Does the LGD module require periodic recalibration in the field?
No—its TDLAS architecture and 2f-WMS detection method provide intrinsic long-term stability. Factory calibration remains valid under specified thermal and optical operating conditions. Recalibration is only necessary after mechanical shock, extreme contamination, or replacement of optical components.
Can the module measure multiple gases simultaneously?
Each LGD unit is optimized for a single target gas using a dedicated laser wavelength. Multi-gas capability requires either sequential scanning with a broadband laser (not supported by standard LGD) or parallel integration of multiple LGD modules within one analyzer platform.
Is the module suitable for explosive atmospheres?

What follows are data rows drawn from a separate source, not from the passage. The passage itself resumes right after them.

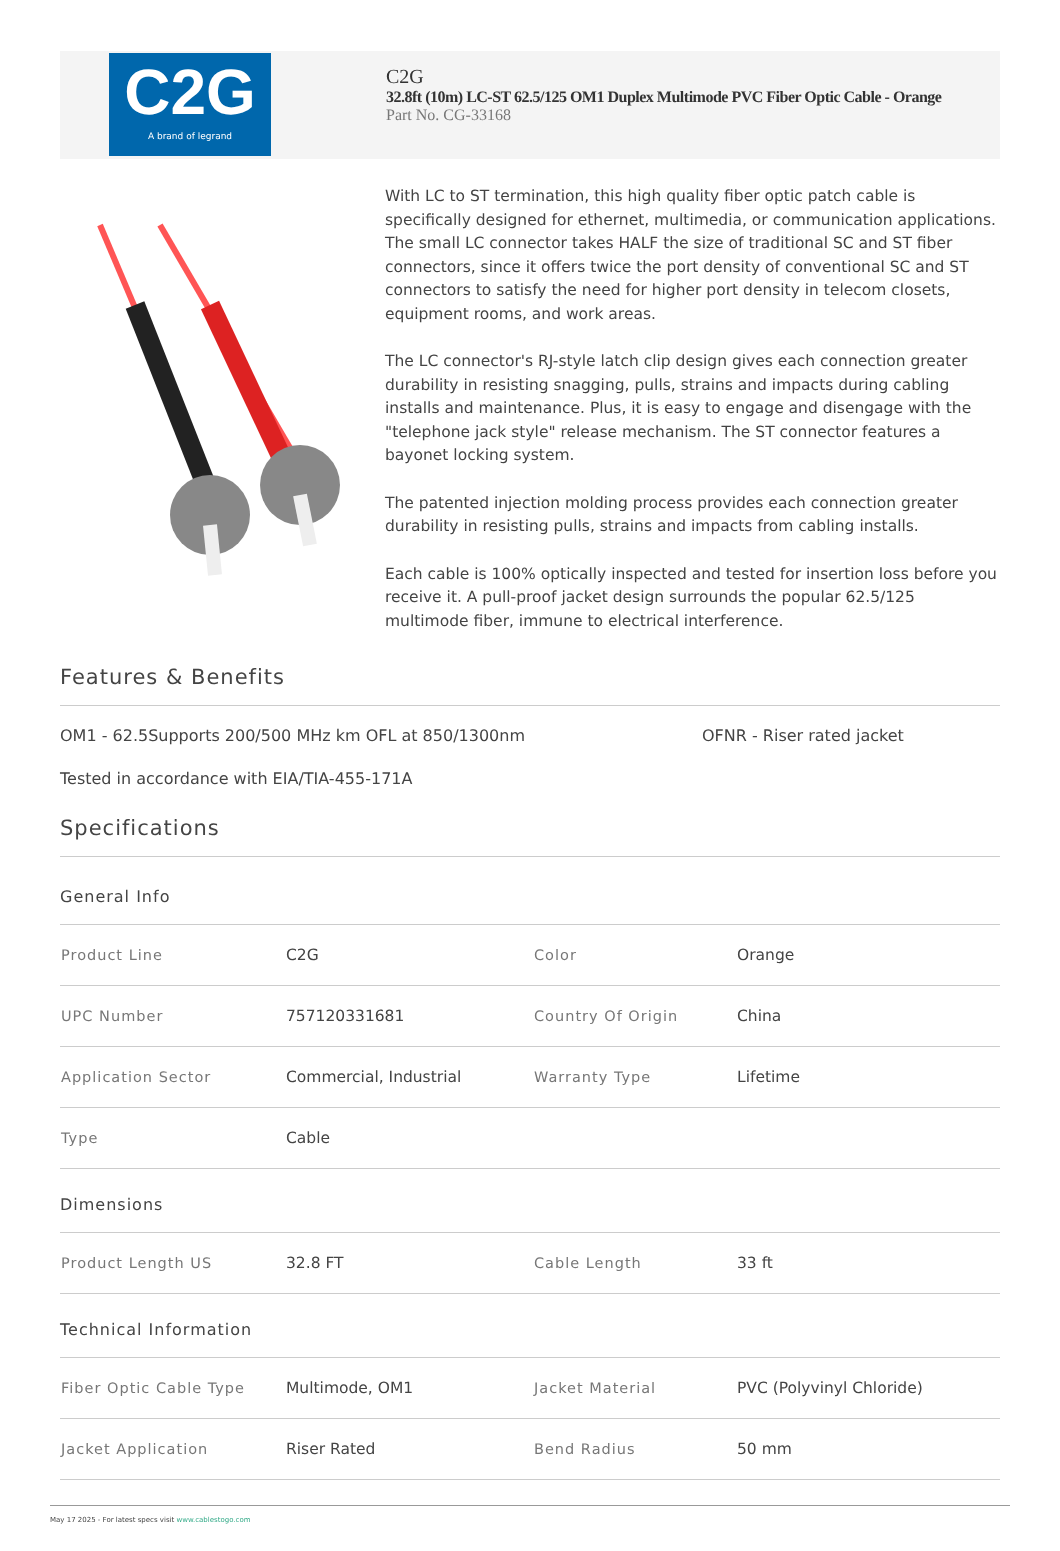C2G
A brand of legrand
C2G
32.8ft (10m) LC-ST 62.5/125 OM1 Duplex Multimode PVC Fiber Optic Cable - Orange
Part No. CG-33168
With LC to ST termination, this high quality fiber optic patch cable is specifically designed for ethernet, multimedia, or communication applications. The small LC connector takes HALF the size of traditional SC and ST fiber connectors, since it offers twice the port density of conventional SC and ST connectors to satisfy the need for higher port density in telecom closets, equipment rooms, and work areas.
The LC connector's RJ-style latch clip design gives each connection greater durability in resisting snagging, pulls, strains and impacts during cabling installs and maintenance. Plus, it is easy to engage and disengage with the "telephone jack style" release mechanism. The ST connector features a bayonet locking system.
The patented injection molding process provides each connection greater durability in resisting pulls, strains and impacts from cabling installs.
Each cable is 100% optically inspected and tested for insertion loss before you receive it. A pull-proof jacket design surrounds the popular 62.5/125 multimode fiber, immune to electrical interference.
Features & Benefits
OM1 - 62.5Supports 200/500 MHz km OFL at 850/1300nm OFNR - Riser rated jacket
Tested in accordance with EIA/TIA-455-171A
Specifications
General Info
| Product Line | C2G | Color | Orange |
| UPC Number | 757120331681 | Country Of Origin | China |
| Application Sector | Commercial, Industrial | Warranty Type | Lifetime |
| Type | Cable | | |
Dimensions
| Product Length US | 32.8 FT | Cable Length | 33 ft |
Technical Information
| Fiber Optic Cable Type | Multimode, OM1 | Jacket Material | PVC (Polyvinyl Chloride) |
| Jacket Application | Riser Rated | Bend Radius | 50 mm |
May 17 2025 - For latest specs visit www.cablestogo.com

The bare module is not intrinsically safe. However, it can be integrated into explosion-proof housings (e.g., Ex d or Ex e) or used in Zone 2/22 areas when installed with appropriate barrier systems and certified by the end-equipment manufacturer per ATEX/IECEx directives.
What is the minimum detectable concentration for NH₃?

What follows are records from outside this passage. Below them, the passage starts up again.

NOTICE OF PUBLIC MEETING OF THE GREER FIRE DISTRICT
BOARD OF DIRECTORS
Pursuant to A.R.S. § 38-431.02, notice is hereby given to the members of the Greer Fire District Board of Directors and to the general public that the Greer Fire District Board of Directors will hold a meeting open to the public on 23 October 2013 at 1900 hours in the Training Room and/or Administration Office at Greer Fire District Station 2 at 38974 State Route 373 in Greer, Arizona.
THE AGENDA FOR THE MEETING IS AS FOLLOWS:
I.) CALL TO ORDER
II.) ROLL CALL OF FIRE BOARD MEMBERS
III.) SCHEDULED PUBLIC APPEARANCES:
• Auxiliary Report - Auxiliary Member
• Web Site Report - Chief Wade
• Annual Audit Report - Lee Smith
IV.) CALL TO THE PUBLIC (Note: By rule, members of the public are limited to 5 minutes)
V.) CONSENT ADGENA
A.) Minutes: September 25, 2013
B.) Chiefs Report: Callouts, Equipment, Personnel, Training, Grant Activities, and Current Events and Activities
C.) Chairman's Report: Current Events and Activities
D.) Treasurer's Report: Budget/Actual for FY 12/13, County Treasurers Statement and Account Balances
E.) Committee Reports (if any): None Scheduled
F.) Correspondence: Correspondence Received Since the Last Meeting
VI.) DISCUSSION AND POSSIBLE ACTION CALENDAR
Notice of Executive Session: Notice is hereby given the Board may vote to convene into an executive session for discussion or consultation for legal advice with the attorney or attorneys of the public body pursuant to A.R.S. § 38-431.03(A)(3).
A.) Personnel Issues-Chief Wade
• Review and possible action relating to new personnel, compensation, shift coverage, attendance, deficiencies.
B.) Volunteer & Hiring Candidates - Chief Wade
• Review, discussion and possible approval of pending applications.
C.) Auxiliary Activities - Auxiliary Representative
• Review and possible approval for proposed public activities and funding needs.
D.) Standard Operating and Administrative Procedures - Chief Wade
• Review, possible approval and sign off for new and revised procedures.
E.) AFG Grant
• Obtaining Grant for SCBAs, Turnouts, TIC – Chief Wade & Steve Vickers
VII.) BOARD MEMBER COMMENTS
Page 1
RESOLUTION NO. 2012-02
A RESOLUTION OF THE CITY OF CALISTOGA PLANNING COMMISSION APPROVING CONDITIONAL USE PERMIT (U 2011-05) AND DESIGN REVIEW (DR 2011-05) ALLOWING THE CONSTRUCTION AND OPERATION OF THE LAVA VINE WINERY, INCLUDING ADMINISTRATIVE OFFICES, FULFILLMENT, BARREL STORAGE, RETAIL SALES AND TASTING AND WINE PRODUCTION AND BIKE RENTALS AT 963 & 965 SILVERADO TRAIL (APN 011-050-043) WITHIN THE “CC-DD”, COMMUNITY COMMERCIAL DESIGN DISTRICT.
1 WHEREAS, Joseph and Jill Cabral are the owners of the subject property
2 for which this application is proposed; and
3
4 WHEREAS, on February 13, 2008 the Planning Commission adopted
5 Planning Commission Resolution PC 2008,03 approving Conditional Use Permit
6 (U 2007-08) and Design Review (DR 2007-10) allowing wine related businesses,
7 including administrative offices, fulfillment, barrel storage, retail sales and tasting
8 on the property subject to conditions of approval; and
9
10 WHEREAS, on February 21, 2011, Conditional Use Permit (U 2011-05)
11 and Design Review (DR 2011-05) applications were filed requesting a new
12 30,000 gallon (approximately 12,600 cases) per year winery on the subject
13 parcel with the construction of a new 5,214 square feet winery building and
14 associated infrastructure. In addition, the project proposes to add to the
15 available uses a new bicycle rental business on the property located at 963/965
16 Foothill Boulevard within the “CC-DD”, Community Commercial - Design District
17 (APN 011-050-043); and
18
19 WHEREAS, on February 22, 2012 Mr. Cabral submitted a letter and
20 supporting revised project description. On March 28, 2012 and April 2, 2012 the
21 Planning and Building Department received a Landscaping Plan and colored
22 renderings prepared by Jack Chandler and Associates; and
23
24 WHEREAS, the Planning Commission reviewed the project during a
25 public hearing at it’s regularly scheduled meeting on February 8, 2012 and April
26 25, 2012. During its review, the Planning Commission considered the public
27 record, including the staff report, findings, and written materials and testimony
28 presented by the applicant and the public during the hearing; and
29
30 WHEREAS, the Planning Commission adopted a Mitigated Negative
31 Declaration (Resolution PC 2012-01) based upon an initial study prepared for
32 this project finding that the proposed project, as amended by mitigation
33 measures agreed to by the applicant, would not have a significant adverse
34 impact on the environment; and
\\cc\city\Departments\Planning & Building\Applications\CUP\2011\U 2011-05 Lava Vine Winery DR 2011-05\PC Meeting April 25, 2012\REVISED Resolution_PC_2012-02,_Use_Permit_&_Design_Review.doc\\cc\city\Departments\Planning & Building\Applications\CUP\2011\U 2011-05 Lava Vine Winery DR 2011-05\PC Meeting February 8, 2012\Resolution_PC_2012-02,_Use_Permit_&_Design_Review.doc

Detection limits depend on optical path length and averaging time. With a 1-m path and 1-s averaging, typical LOD is ~0.5 ppm·m; with multipass cells (10–50 m effective path), sub-ppb levels are achievable in controlled lab settings.
How is temperature compensation handled during high-temperature measurements?
The module integrates a high-stability thermistor array and PID-controlled heater. Internal firmware applies real-time line-shape correction using HITRAN-based temperature-dependent absorption models, ensuring concentration accuracy across the full 0–190 °C operational range.